[TIP] unittest issues and development

holger krekel holger at merlinux.eu
Wed Feb 10 17:29:50 PST 2010


Hi Fernando, 

On Wed, Feb 10, 2010 at 19:20 -0500, Fernando Perez wrote:
> On Wed, Feb 10, 2010 at 6:32 PM, Michael Foord
> <fuzzyman at voidspace.org.uk> wrote:
> > Unfortunately there are a lot of names and we just got rid of a lot of
> > duplicates. It was discussed previously, but the conclusion was that we
> > couldn't introduce a new set of duplicate names (effectively doubling what
> > is already a fairly large API).
> 
> Ok, fair enough.
> 
> >> as well as top-level names for the various
> >> assertions?  Nose.tools does that in a very simple but useful manner
> >> that makes lightweight (non-class-based) tests really nice to write:
> >>
> >> def test_foo():
> >>   nose.tools.assert_equals(bar, baz, 'nice message)
> >>
> >
> > I've never seen the advantage of this over self.assertEquals (ignoring the
> > PEP 8 issue...). :-)
> 
> Ah, they matter if you aren't writing a class: there is no 'self' in
> the function above.  One very nice thing about such tests in the
> contexts I work in (scientists who don't necessarily care or want to
> know about objects) is that the above is a valid test that states
> precisely the desired goal with pretty much zero boilerplate.

## Records:
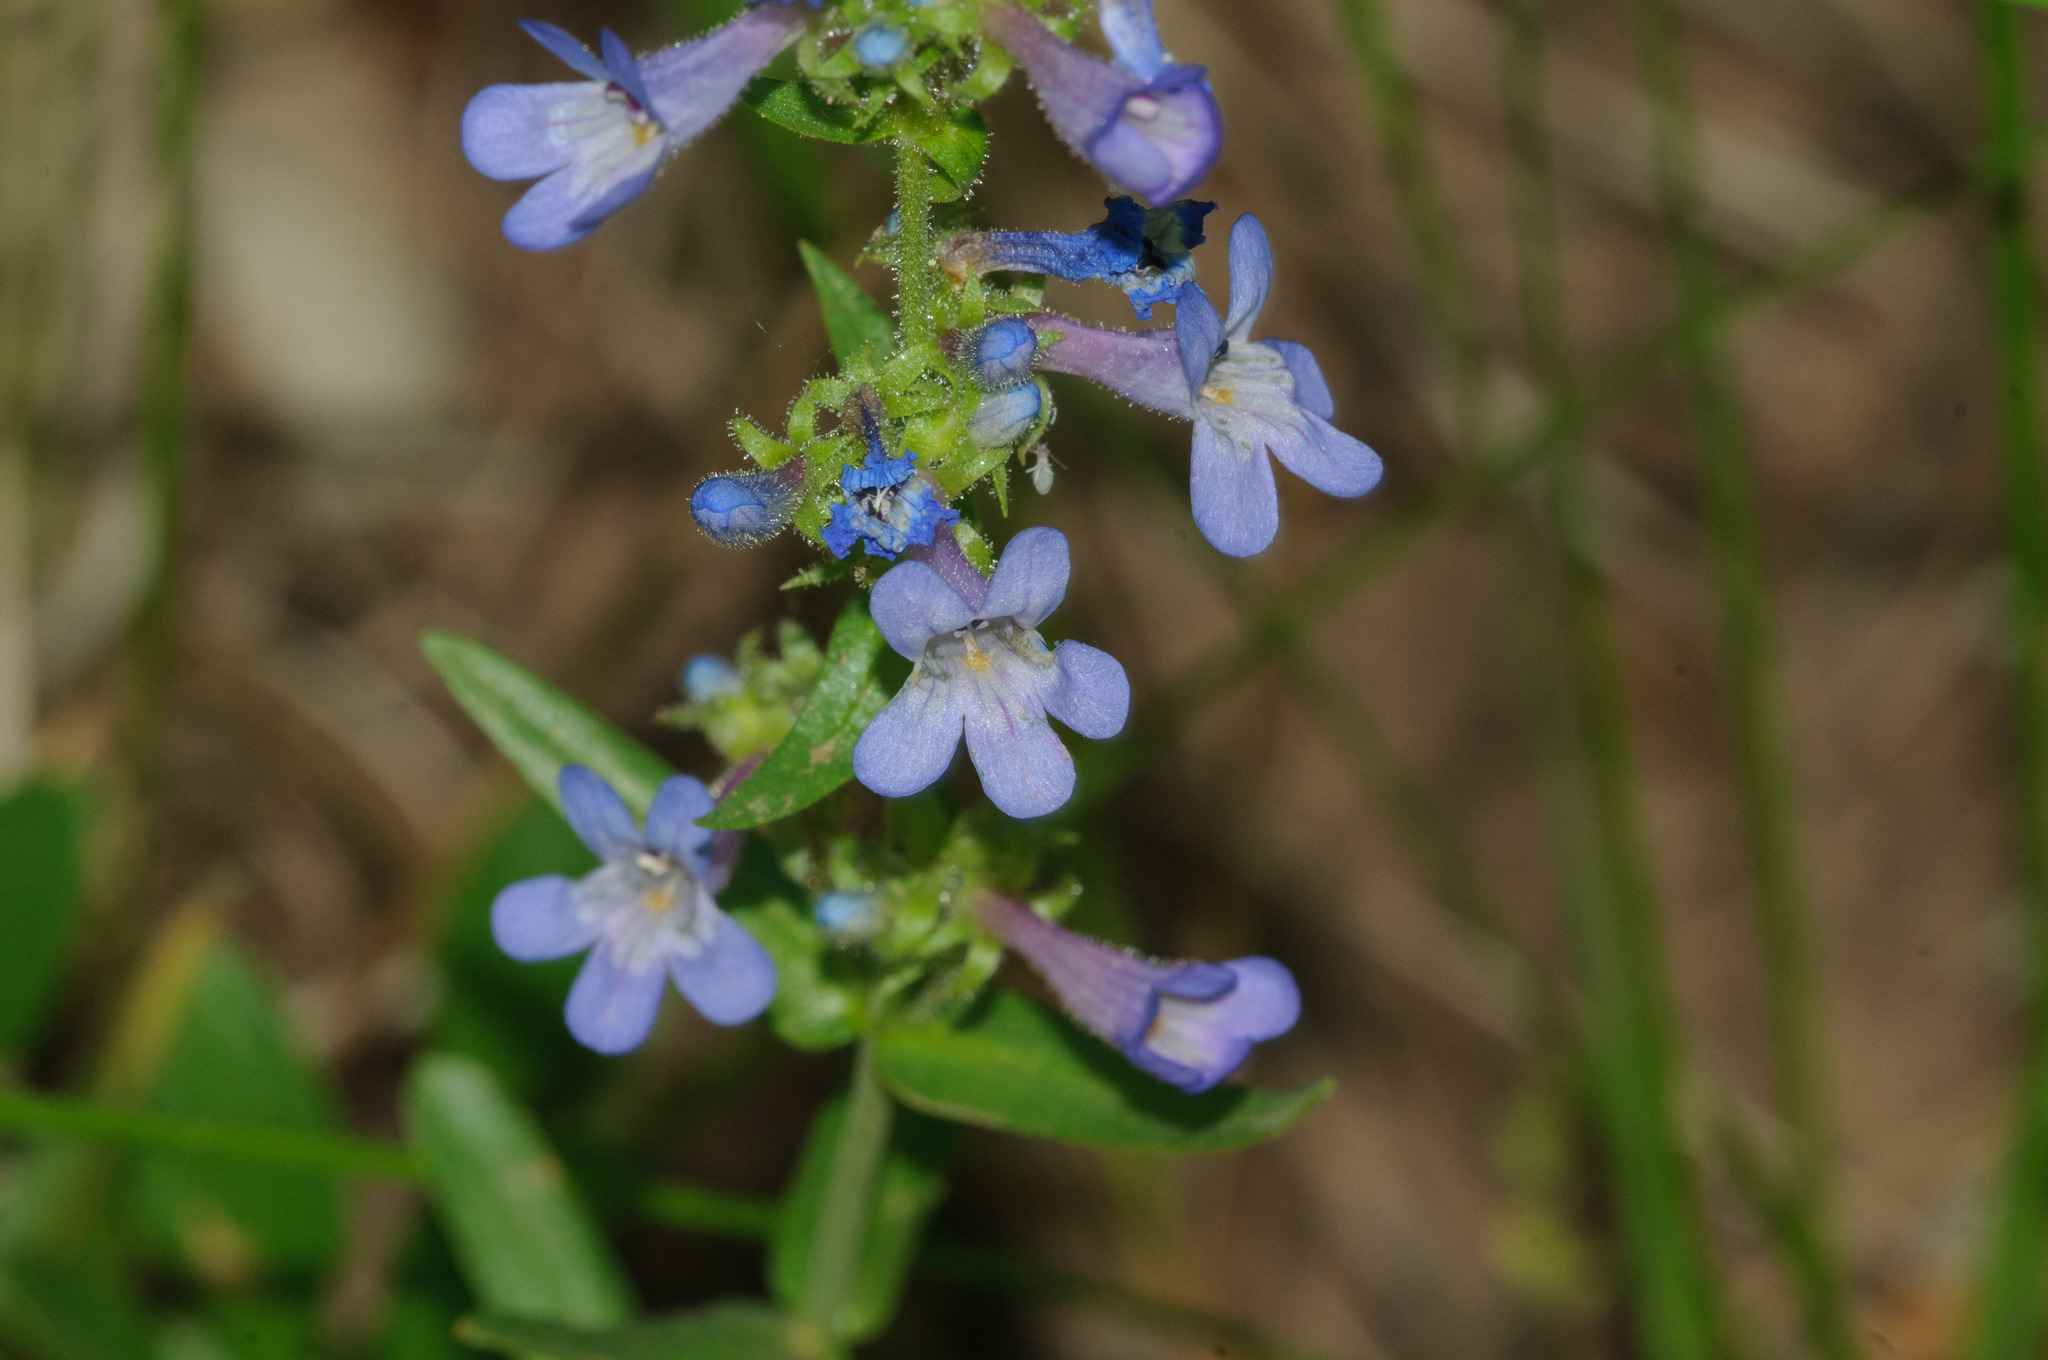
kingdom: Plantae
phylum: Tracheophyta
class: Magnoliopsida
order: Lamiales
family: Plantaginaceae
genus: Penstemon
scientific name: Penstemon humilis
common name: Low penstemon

## Actions to take:
**1.** Recast the listing as a two-column CSV with the columns rank and name. Start with the line containing "order: Lamiales" and go on through the end of the listing, with one row per line, each field quoted and any line breaks turned into spaces.
**2.** Extend the unittest mailing-list post past its last sentence.

## The answers:
**1.**
rank,name
"order:","Lamiales"
"family:","Plantaginaceae"
"genus:","Penstemon"
"scientific name:","Penstemon humilis"
"common name:","Low penstemon"

**2.**
Nah, zero boilerplate (tm) is this: 

    assert bar == baz, 'nice message'

:)   
Holger


> If I have to tell scientists that before writing a test they have to
> subclass some special contraption from unittest, and know about self,
> etc, I'd have to postpone testing until classes have  been somewhat
> introduced.   But the above approach lets me put tests in pretty much
> from day 1, which is good.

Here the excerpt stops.